Innovation Highlights
In the course of our research, we turned up plenty of evidence of our honorees' IT innovation, including these highlights:
- Goldman Sachs has improved trade throughput 1,000 percent. According to Joseph Squeri, the firm's global head of equities technology, by re-architecting order management connectivity and routing for trading, the firm reduced latency by 90 percent.
- NYSE Euronext co-CIO Steve Rubinow says the exchange will roll out a universal trading platform, which will enable trading across all asset classes and geographies, in the U.S. next year.
- By the end of next year, the default deployment for Morgan Stanley's 100,000 desktops will be virtual.
- At Fidelity Investments, Joseph Ferra, perhaps the only chief wireless officer in the financial services industry, says users may one day be able to text their trades.
- TradeKing's IT staff of 12 developers builds all of the firm's social networking tools (including common interest forums, micro-blogs, leaderboards and more than 600 investor blogs) using the open source Ruby on Rails platform.
For the full story on all of the technology initiatives from this year's Gold Book honorees, read on.
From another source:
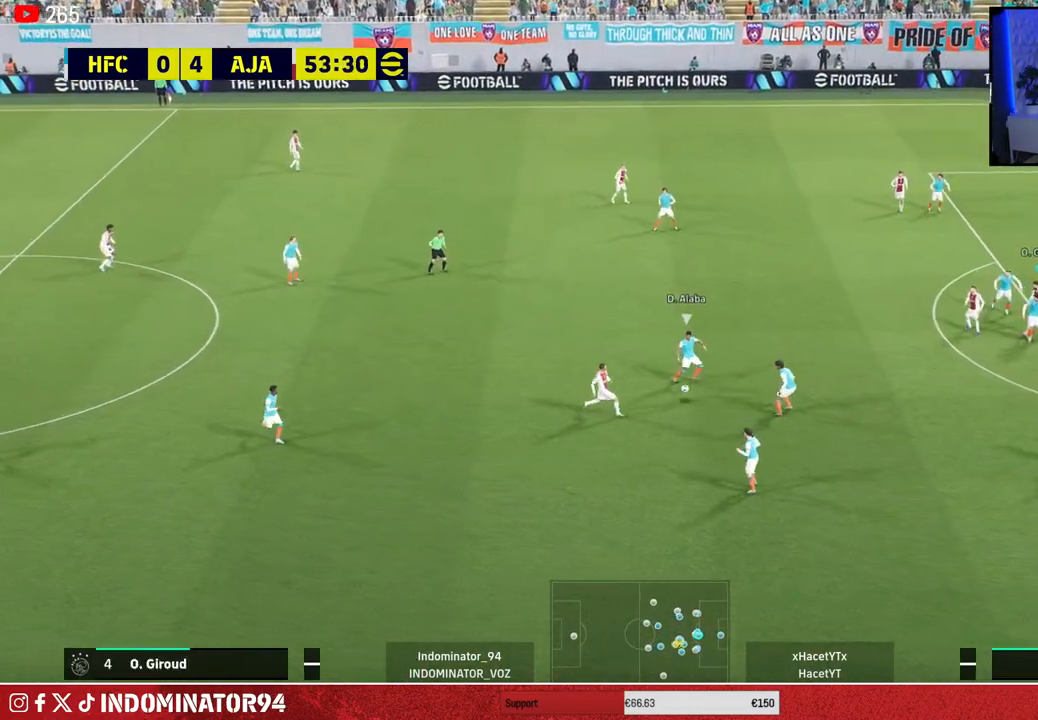
{"buttons": ["L1"], "left_stick": "right", "right_stick": "center", "events": [[17, "left_stick", "down-left"], [400, "L1", "down"], [417, "left_stick", "down-right"], [467, "left_stick", "right"]]}
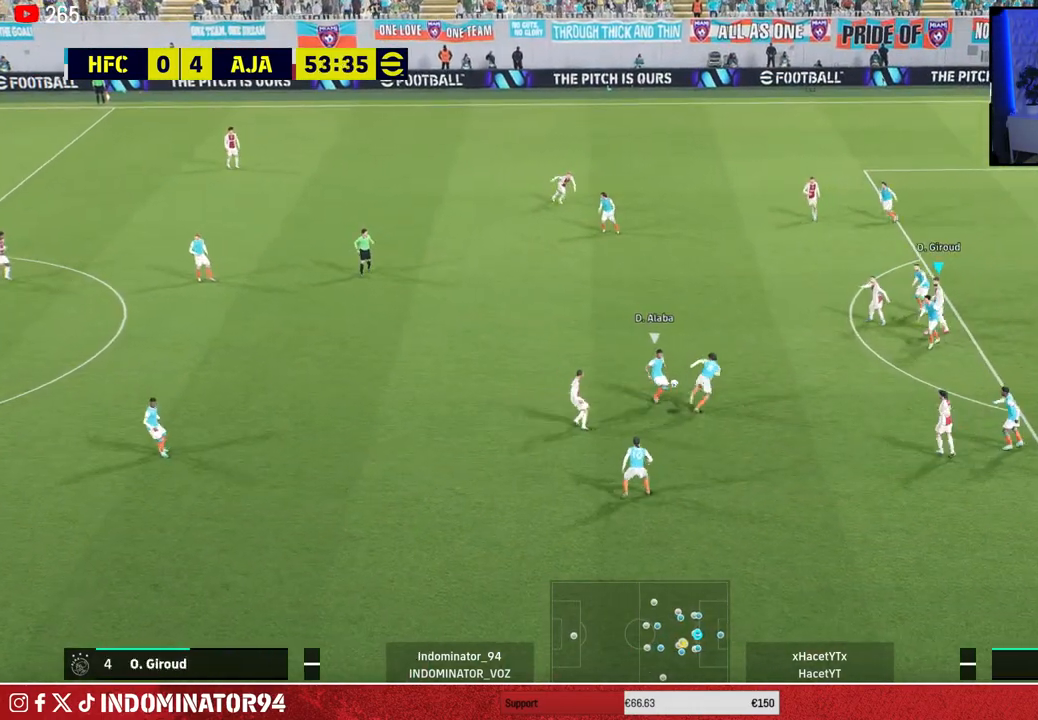
{"buttons": ["CROSS", "R1"], "left_stick": "down-right", "right_stick": "center", "events": [[17, "L1", "up"], [200, "left_stick", "down-right"], [317, "R1", "down"], [350, "CROSS", "down"]]}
Wall Street & Technology's 2009 Gold Book Advisory Board
Peter Delano, Research Operations Director, Securities & Investments, TowerGroup
Mayiz Habbal, SVP, Securities & Investments Group, Celent
Sang Lee, Managing Partner, Aite Group
Tom Price, Independent Consultant
Larry Tabb, Founder and CEO, Tabb Group
The Selection Process
- WS&T editors compiled an initial list and critiqued nominees.
- WS&T's Gold Book Advisory Board recommended additional candidates and provided background information.
- Editors contacted the nominees to request more information on their firms and technology projects.
- Editors compiled detailed nominations for each firm.
- Advisory Board and editors voted on nominations.
- Top vote-getters were selected.
- Editors interviewed executives for Gold Book profiles.